Gauntner says wine comparisons stem from the similar alcohol content—sake has about 15 to 16 percent; wine, roughly 10 to 14 percent—as well as the manner in which flavors are assessed, and the fact that both are typically enjoyed with food. Also like wine, sake is categorized. Instead of grouping by varietals of grapes, however, sake is broken down in terms of how much each grain of sake brewing rice (of which there are roughly 70 types) is milled.
Sake also varies greatly by region, chiefly due to climate. The cooler weather of Northern Japan means its sake is fermented and stored at lower temperatures, and the end product is cleaner than that of its Western counterparts, according to Gauntner. Regional food also plays a role. For instance, brewers in oceanside locations often produce light, crisp sakes to match the area’s cuisine.
Emerging from sushi’s shadow
Sake is no longer just a means for washing down sushi. In restaurants, it has blossomed into a menu star in its own right: Bartenders now craft cocktails that spotlight the versatile beverage, and sommeliers like Trendler look beyond wine to offer comprehensive sake lists and sake pairings. At MIFUNE, cocktail producer Shingo Gokan offers the Seven Samurai, composed of rye whiskey, aged sake, East India sake, bitters, and smoked cinnamon.

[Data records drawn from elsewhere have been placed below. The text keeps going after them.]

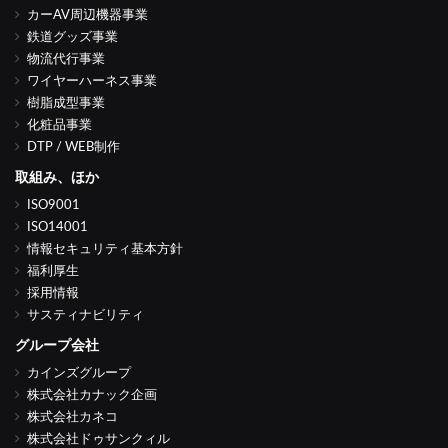
カーAV周辺機器事業
鉄道グッズ事業
物流代行事業
ワイヤーハーネス事業
樹脂成型事業
化粧品事業
DTP / WEB制作
取組み、ほか
ISO9001
ISO14001
情報セキュリティ基本方針
福利厚生
採用情報
サスティナビリティ
グループ会社
カインズグループ
株式会社カナック企画
株式会社カネコ
株式会社ドゥサンクィル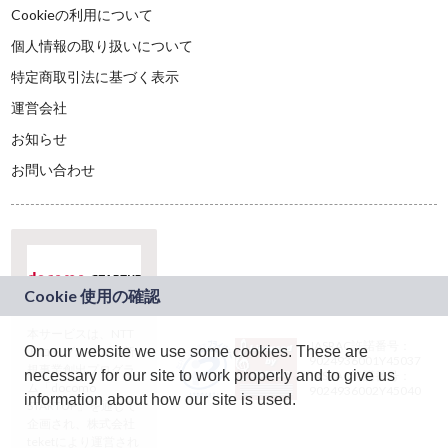
Cookieの利用について
個人情報の取り扱いについて
特定商取引法に基づく表示
運営会社
お知らせ
お問い合わせ
本サービスは、NTT
JASRAC許諾番号：
On our website we use some cookies. These are
ドコモグループの新
9024936001Y45037
規事業創出プログラ
necessary for our site to work properly and to give us
JASRAC許諾番号：
ム「docomo
9024936002Y45040
information about how our site is used.
STARTUP」を通じて
企画され、株式会社
teketにより運営され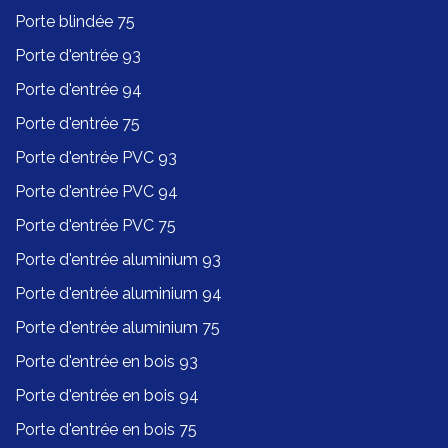
Porte blindée 75
Porte d'entrée 93
Porte d'entrée 94
Porte d'entrée 75
Porte d'entrée PVC 93
Porte d'entrée PVC 94
Porte d'entrée PVC 75
Porte d'entrée aluminium 93
Porte d'entrée aluminium 94
Porte d'entrée aluminium 75
Porte d'entrée en bois 93
Porte d'entrée en bois 94
Porte d'entrée en bois 75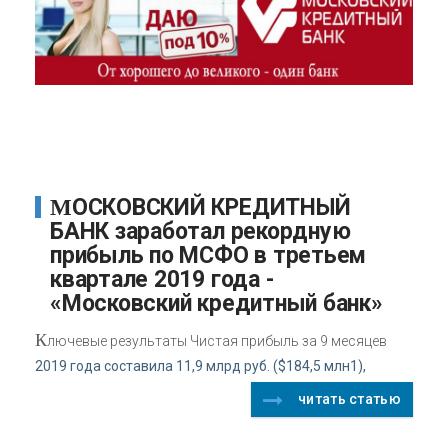
МОСКОВСКИЙ КРЕДИТНЫЙ
БАНК заработал рекордную
прибыль по МСФО в третьем
квартале 2019 года -
«Московский кредитный банк»
К
лючевые результаты Чистая прибыль за 9 месяцев
2019 года составила 11,9 млрд руб. ($184,5 млн1),
читать статью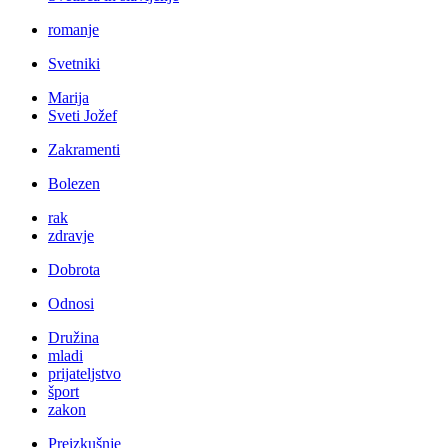
romanje
Svetniki
Marija
Sveti Jožef
Zakramenti
Bolezen
rak
zdravje
Dobrota
Odnosi
Družina
mladi
prijateljstvo
šport
zakon
Preizkušnje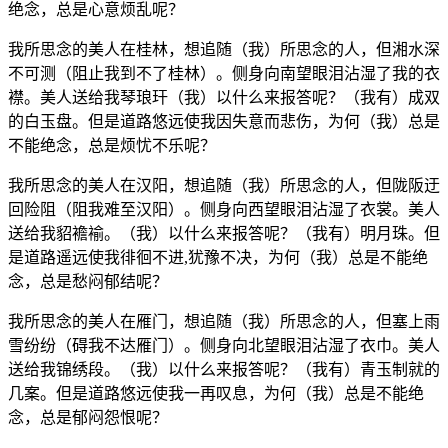
绝念，总是心意烦乱呢？
我所思念的美人在桂林，想追随（我）所思念的人，但湘水深
不可测（阻止我到不了桂林）。侧身向南望眼泪沾湿了我的衣
襟。美人送给我琴琅玕（我）以什么来报答呢？（我有）成双
的白玉盘。但是道路悠远使我因失意而悲伤，为何（我）总是
不能绝念，总是烦忧不乐呢？
我所思念的美人在汉阳，想追随（我）所思念的人，但陇阪迂
回险阻（阻我难至汉阳）。侧身向西望眼泪沾湿了衣裳。美人
送给我貂襜褕。（我）以什么来报答呢？（我有）明月珠。但
是道路遥远使我徘徊不进,犹豫不决，为何（我）总是不能绝
念，总是愁闷郁结呢？
我所思念的美人在雁门，想追随（我）所思念的人，但塞上雨
雪纷纷（碍我不达雁门）。侧身向北望眼泪沾湿了衣巾。美人
送给我锦绣段。（我）以什么来报答呢？（我有）青玉制就的
几案。但是道路悠远使我一再叹息，为何（我）总是不能绝
念，总是郁闷怨恨呢？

Trendler, a wine industry veteran who had never worked with sake before MIFUNE, says the drink has broadened his horizons exponentially. “We have a lot of cool sakes that represent a wide range of flavors,” he says. He plays off the restaurant’s ever-evolving seasonal cuisine to create pairings, seeking out both contrasting and complementing tastes. In the case of the latter, he pours earthy Manzairaku alongside a scallop with mushroom consommé.
“Manzairaku tastes just like shiitake mushrooms, so that pairing was a no-brainer for me,” he says. Sake also gives him the opportunity to play up the menu’s bold umami flavors with varietals he says mimic the taste of banana bread and bubble gum. “It sounds crazy until you try it,” he says.
“Five years ago, Japanese fine dining was the upper echelon of luxury,” Trendler says. “Lately it’s become more accessible—and so has sake,” he adds.
That trend toward approachability is also thanks in part to makers like Umenoyado Brewery. The fifth-generation brewer based out of Nara, Japan recently worked with New York-based Spirits Consulting Group to develop Haikara, a sake created specifically for the U.S. market. Spirits Consulting Group CEO Susan Mooney says the citrusy flavor combines notes of yuzu and white peach and is “familiar to the American palate.” Even the name Haikara, which translates to “high collar,” hearkens back to the clothing style of the first Westerners living in Japan and “speaks to the east-meets-west feel we wanted to create,” Mooney says. “We were mindful to make a product that’s authentic and rooted in tradition, but also really accessible,” she says.
Trendler shares Mooney’s sentiment, offering this advice to sake novices: “Don’t worry about the labels or menu descriptions, and don’t be intimidated by new language or classification systems. Sake should just be inviting and fun.”